I recently graduated with my master’s degree. It was the proudest accomplishment of my life. Definitely, a moment I will cherish forever. The only thing I was missing was my family.
Despite how much they wanted to be there, it wasn’t possible because I was graduating in London while they were in Saudi Arabia. We couldn’t afford tickets to fly them all the way to England. They had to watch me graduate on TV, which was still a decent option.
While the expense of flight tickets is not in anyone’s control, the cost of graduation itself is. Graduation is supposed to be one of the happiest events in an individual’s life. It is a moment of achievement and pride, of saying “Look I accomplished something!”. That is why it doesn’t seem right to me how an event like this is used as a money-making opportunity.
Now, granted graduation is a once in a lifetime event, and something that a lot of students have probably been saving for. But as an overseas student, I can’t help but feel that spending this much, after getting a degree that already cost me almost thrice as much as a local student pays, seems highly unfair.
Let me break down the list of expenses a graduating student will encounter:
1. The graduation fee
When a student applies to graduate, they have to pay a non-refundable fee, regardless of whether the student decides to attend the ceremony or receive their degree remotely. This might also include the cost of having your degree mailed to you if you decide not to attend the ceremony. This can range from $35 to upwards of $75 depending on the university.
2. The graduation gown
The gown is an essential part of the graduation ceremony. It gives a dignified look and the color symbolizes the field of study and the level of the graduate (bachelors, masters etc). These are usually rented which ranges from upwards of $50 to $100. And then, you know, never used again for any other reason than maybe a Halloween costume or Harry Potter re-enactment.
3. The graduation photograph
These are the formal photographs taken of you in your gown at the ceremony. You can buy one individual copy of your photograph, or ‘packages’ of various sizes of one or more photographs, individually or with your family, which you also have the choice to laminate or frame within elaborate frames of mahogany or silver.

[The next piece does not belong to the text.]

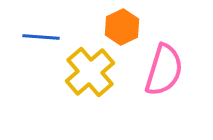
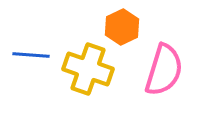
blue line: moved 10 px left, 18 px down
yellow cross: moved 2 px left, 3 px up; rotated 30 degrees counterclockwise
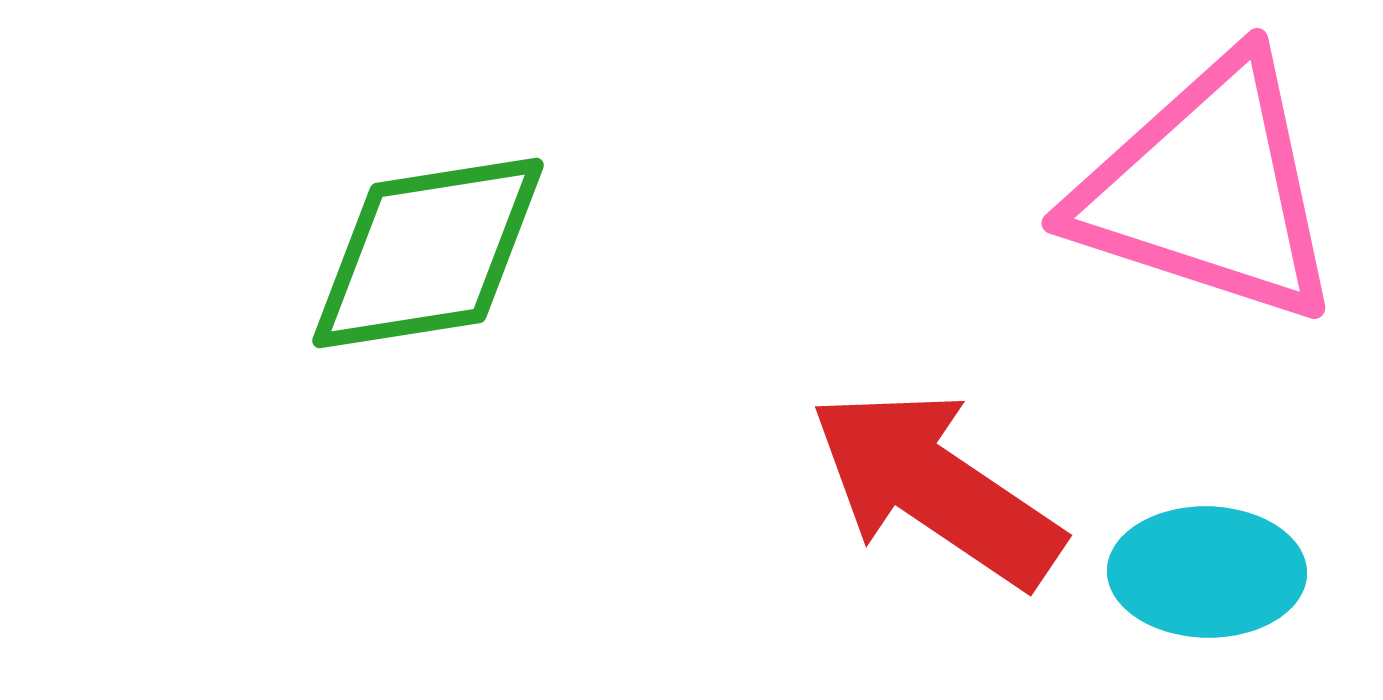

Depending on the kind of package you choose, your graduation photo could end up costing between $50 to $250.
4. Graduation souvenirs
If you choose to, you can buy a memento of your graduation or of your university itself. Souvenirs can come in many varieties such as toys, plaques, rings or other forms of jewelry. These can range from $35 to $300. You don’t really need these things, but they’re shiny and beautiful and will have your University logo on it. You’ll probably be making up all kinds of stories on why you should buy a few.
5. Guest tickets
And if you’re lucky enough to have them, the cost of guest tickets, which will vary according to the venue and the university. On the one hand you’re lucky if you have guests who want to attend your graduation, on the other, you kind of save a lot of money if you don’t. A mixed blessing.
Universities should encourage students to pursue higher education. A degree is a matter of pride. But what does it say when, at the end of it all, the graduation ceremony seems more like the last opportunity these institutions have left to take your money?
I am not trying to be ungrateful. I am highly appreciative of my degree and my university. But there is room for improvement when it comes to the costs of a graduation ceremony. Universities could make the effort to lower the costs when it comes to a students’ graduation. Last year in the Philippines, more than 33,000 students graduating from elementary and high schools received a graduation subsidy from the government. The world should implement more of those kinds of ideas. It would make a beautiful gesture from governments and educational institutions to encourage and promote higher education.
Let’s remove any obstacles we can that might scare others off before they even consider it. After all, shouldn’t we be trying to reward people for this academic triumph in their lives so that more will have the courage to follow?